DIRECTIVE
In the film review passage, which earlier film is named as a notable example of the "child on a quest" narratives?

SELECTED PASSAGE
● ● ● ● ●

Moreover, finding a class prepared to take girls will present a whole other challenge, as she negotiates the rocky landscape patrolled by raggle-taggle gangs of stick-wielding boys who take their game of ‘Taliban’ very seriously.Taking its cue from the classic ‘child on a quest’ narratives of an earlier generation of Iranian film-makers (notably Panahi’s ‘The White Balloon’), this shares their intriguing authenticity of place and disarmingly direct junior performances, though on this occasion the direction’s rather scrappier round the edges.

● ● ● ● ●

DATASET
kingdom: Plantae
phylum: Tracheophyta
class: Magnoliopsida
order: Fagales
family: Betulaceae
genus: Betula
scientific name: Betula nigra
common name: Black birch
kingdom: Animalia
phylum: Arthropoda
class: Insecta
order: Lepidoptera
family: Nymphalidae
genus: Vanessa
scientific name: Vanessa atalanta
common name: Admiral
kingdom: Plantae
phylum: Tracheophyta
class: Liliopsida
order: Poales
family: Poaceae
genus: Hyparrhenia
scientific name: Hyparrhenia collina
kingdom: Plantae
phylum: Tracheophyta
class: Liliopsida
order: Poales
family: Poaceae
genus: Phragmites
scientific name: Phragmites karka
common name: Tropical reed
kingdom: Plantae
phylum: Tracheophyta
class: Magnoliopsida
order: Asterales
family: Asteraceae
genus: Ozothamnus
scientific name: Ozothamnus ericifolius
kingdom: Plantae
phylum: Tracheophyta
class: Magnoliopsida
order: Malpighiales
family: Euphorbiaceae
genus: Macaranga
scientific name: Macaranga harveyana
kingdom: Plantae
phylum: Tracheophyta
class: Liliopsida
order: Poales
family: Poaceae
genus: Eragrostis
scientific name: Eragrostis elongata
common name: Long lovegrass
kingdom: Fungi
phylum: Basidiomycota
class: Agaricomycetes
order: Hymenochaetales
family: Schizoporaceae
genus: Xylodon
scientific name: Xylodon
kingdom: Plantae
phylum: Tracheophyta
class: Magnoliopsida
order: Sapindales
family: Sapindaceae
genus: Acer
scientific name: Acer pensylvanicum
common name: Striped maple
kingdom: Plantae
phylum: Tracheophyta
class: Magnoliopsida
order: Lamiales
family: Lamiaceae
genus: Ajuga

● ● ● ● ●

ANSWER TO THE PROBLEM
Panahi's 'The White Balloon'